Last modified: 2013-06-25 15:00:02 UTC
qacct is probably the weapon of choice to determine resource consumption by a job as it determines it in the same way as the grid (hah!). It would be very useful to make at least its output for single jobs ("qacct -j JOBID") available.
Coren, is there anything preventing this from happening?
After looking at http://arc.liv.ac.uk/SGE/howto/nfsreduce.html, it seems possible to distribute the master's accounting file to the individual hosts and let qacct use these locally. Coren said on IRC that ostensibly the accounting file does not contain private information (format is very simple and line-based; cf. /sge/GE/default/common/accounting on Toolserver). AFAICS, qacct is only really useful on hosts that also can submit jobs, so it would probably make sense to hinge the distribution on gridengine::submit_host as a cron job calling rsync run every x minutes (at (very) least once per hour). Someone needs to figure out what the correct command line is, and after deployment, we need to document that job information might take x minutes to show up in qacct.
eh... and why not allow people to just ssh to tools-master and query it directly?
After some further brainstorming, directly rsyncing from tools-master to the hosts would make things a bit more complicated as essentially we would need to allow root ssh between hosts, which is a bit scary. But Coren in another context reminded me that we have /data/project/.system, so we could "cp -f /var/lib/gridengine/default/common/accounting /data/project/.system/accounting.tmp && mv -f /data/project/.system/accounting.tmp /data/project/.system/accounting" on tools-master and "cp /data/project/.system/accounting /var/lib/gridengine/default/common/accounting.tmp && mv -f /var/lib/gridengine/default/common/accounting.tmp /var/lib/gridengine/default/common/accounting" on the submit hosts (".tmp" for atomicity). Exporting the accounting file with NFS from tools-master could introduce some nasty locks, and aliasing "qacct" to "qacct -f /data/project/.system/accounting" in /etc/profile could cause problems when someone doesn't use an interactive shell to call qacct. I wanted to try to set up a puppetmaster::self on toolsbeta, so I think I'll use this for testing.
Related URL: https://gerrit.wikimedia.org/r/70425 (Gerrit Change I29f0e42e4f49a406565344c31a7c93924bcd7408)
Fixed by https://gerrit.wikimedia.org/r/#/c/70425/ (merged)

Task item – Reproduce the whole qacct thread above word for word. The records are separate from the qacct thread.

Entries supplied –
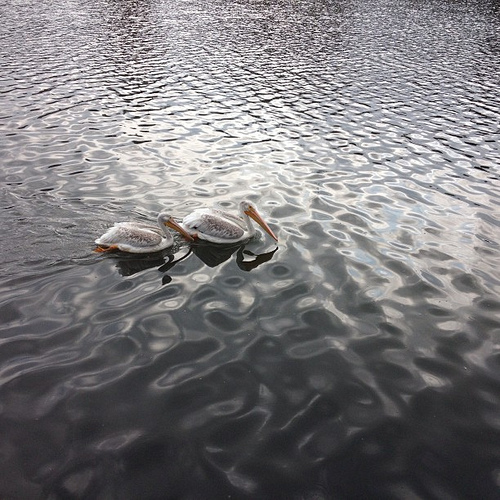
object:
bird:
[178, 200, 279, 245]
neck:
[242, 214, 256, 233]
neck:
[159, 222, 173, 239]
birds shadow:
[115, 242, 278, 286]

Answer box –
Last modified: 2013-06-25 15:00:02 UTC
qacct is probably the weapon of choice to determine resource consumption by a job as it determines it in the same way as the grid (hah!). It would be very useful to make at least its output for single jobs ("qacct -j JOBID") available.
Coren, is there anything preventing this from happening?
After looking at http://arc.liv.ac.uk/SGE/howto/nfsreduce.html, it seems possible to distribute the master's accounting file to the individual hosts and let qacct use these locally. Coren said on IRC that ostensibly the accounting file does not contain private information (format is very simple and line-based; cf. /sge/GE/default/common/accounting on Toolserver). AFAICS, qacct is only really useful on hosts that also can submit jobs, so it would probably make sense to hinge the distribution on gridengine::submit_host as a cron job calling rsync run every x minutes (at (very) least once per hour). Someone needs to figure out what the correct command line is, and after deployment, we need to document that job information might take x minutes to show up in qacct.
eh... and why not allow people to just ssh to tools-master and query it directly?
After some further brainstorming, directly rsyncing from tools-master to the hosts would make things a bit more complicated as essentially we would need to allow root ssh between hosts, which is a bit scary. But Coren in another context reminded me that we have /data/project/.system, so we could "cp -f /var/lib/gridengine/default/common/accounting /data/project/.system/accounting.tmp && mv -f /data/project/.system/accounting.tmp /data/project/.system/accounting" on tools-master and "cp /data/project/.system/accounting /var/lib/gridengine/default/common/accounting.tmp && mv -f /var/lib/gridengine/default/common/accounting.tmp /var/lib/gridengine/default/common/accounting" on the submit hosts (".tmp" for atomicity). Exporting the accounting file with NFS from tools-master could introduce some nasty locks, and aliasing "qacct" to "qacct -f /data/project/.system/accounting" in /etc/profile could cause problems when someone doesn't use an interactive shell to call qacct. I wanted to try to set up a puppetmaster::self on toolsbeta, so I think I'll use this for testing.
Related URL: https://gerrit.wikimedia.org/r/70425 (Gerrit Change I29f0e42e4f49a406565344c31a7c93924bcd7408)
Fixed by https://gerrit.wikimedia.org/r/#/c/70425/ (merged)